Contudo, de PSD e CDS não vieram apenas votos, vieram também militantes, e muitos desses militantes são aqueles que hoje, por de facto darem mais valor ao liberalismo económico, defendem que o posicionamento da IL tem que ser à direita do atual PSD de Rui Rio, que se afirma como sendo de centro ou até por vezes de centro-esquerda.
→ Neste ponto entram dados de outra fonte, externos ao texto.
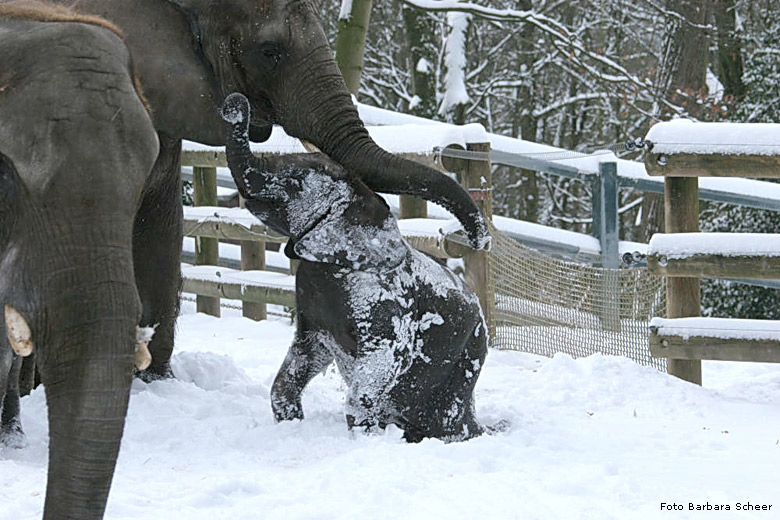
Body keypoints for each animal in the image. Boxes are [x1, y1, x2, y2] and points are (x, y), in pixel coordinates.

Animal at [221, 93, 488, 442]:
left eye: (295, 180)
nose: (235, 104)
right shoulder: (313, 318)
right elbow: (303, 357)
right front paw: (292, 422)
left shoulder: (387, 309)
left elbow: (379, 365)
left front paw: (365, 437)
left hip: (467, 356)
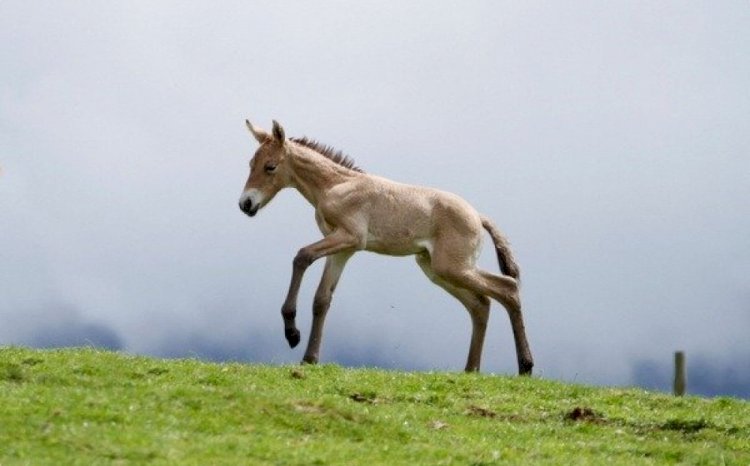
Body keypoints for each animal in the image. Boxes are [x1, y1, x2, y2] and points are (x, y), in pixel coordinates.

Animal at [241, 119, 536, 374]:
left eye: (270, 166)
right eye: (250, 163)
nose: (246, 204)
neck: (336, 185)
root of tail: (478, 216)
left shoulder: (350, 237)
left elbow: (302, 256)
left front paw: (292, 332)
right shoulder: (342, 250)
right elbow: (322, 300)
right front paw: (309, 358)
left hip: (453, 267)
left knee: (507, 288)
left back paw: (525, 366)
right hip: (436, 270)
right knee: (480, 304)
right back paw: (471, 369)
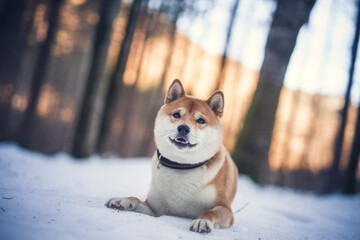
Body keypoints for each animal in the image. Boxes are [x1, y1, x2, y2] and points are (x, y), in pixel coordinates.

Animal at [105, 79, 238, 233]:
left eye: (200, 120)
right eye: (176, 115)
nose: (183, 128)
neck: (181, 166)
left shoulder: (225, 208)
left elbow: (211, 212)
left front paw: (203, 221)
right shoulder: (155, 208)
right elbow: (136, 200)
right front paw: (122, 200)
Tendo isto em conta, fica feita uma ponte bem preguiçosa para ligar às afirmações de Rui Rio, que vem à praça pública dizer que é ultrajante que a IL esteja ao centro e à esquerda do PSD tendo em conta o seu posicionamento económico. E eu confesso que concordaria com Rui Rio – que só dizer isto dá-me urticárias – se o espetro político apenas se cingisse à economia. Como não é assim, cabe-me recorrer às palavras de Luís Aguiar-Conraria na rede social Twitter: “O PSD opôs-se ao aborto, ao casamento entre pessoas do mesmo sexo, à coadoção, à legalização de drogas leves, etc.. Se ficar encostadinho ao Chega, fica muito bem.”. E com esta afirmação não só se dará razão ao argumento da Iniciativa Liberal, como também fica definido o ponto capital em relação à problemática da posição no hemiciclo: ao contrário do que sucedeu em 2019, não existe, na nova composição da AR, um partido chamado CDS, que servia para separar aqueles que respeitam e querem respeitar as regras atuais do sistema democrático daqueles que ainda não sabem comer à mesa e usar os talheres e que ninguém quer ficar sentado ao lado deles.
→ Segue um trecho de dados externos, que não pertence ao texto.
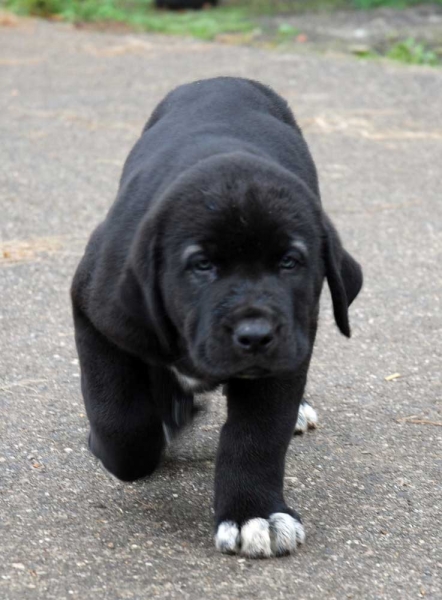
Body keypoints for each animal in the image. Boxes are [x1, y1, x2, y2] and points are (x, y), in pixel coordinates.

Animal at [71, 77, 362, 560]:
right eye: (201, 265)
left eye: (290, 262)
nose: (255, 335)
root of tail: (224, 79)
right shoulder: (96, 314)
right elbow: (121, 424)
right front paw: (144, 430)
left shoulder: (288, 349)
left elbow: (257, 435)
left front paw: (254, 514)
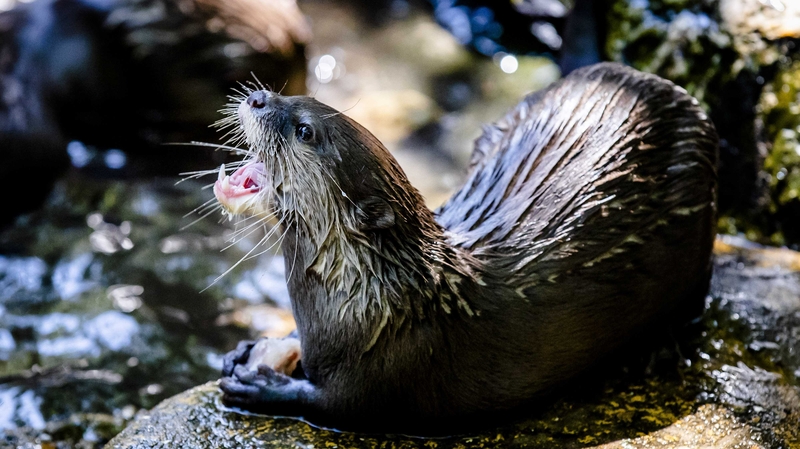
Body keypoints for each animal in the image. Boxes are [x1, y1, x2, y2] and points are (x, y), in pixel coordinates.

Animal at [214, 63, 718, 434]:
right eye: (302, 99)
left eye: (305, 130)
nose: (258, 98)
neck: (378, 303)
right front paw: (255, 348)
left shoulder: (393, 367)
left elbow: (333, 405)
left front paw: (260, 386)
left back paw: (656, 351)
É verdade que as opiniões em relação ao eixo esquerda-direita podem ser muito diversas, que eu posso tender a concordar com ambas: acho-o, por um lado, redutor, mas, por outro, sinto que ele serve para enquadrar politicamente, na generalidade, muita gente. 

Agora há uma opinião que sou completamente intransigente: em qualquer que seja o lugar do hemiciclo, tanto IL como PSD devem defender as suas próprias ideias e, principalmente, fazer uma oposição agressiva, mas sempre construtiva, a uma maioria absoluta do Partido Socialista, para que, tendo em conta os interesses de ambos os partidos, o resultado eleitoral daqui a 4 anos seja completamente diferente.

Este artigo representa exclusivamente a visão pessoal do seu autor.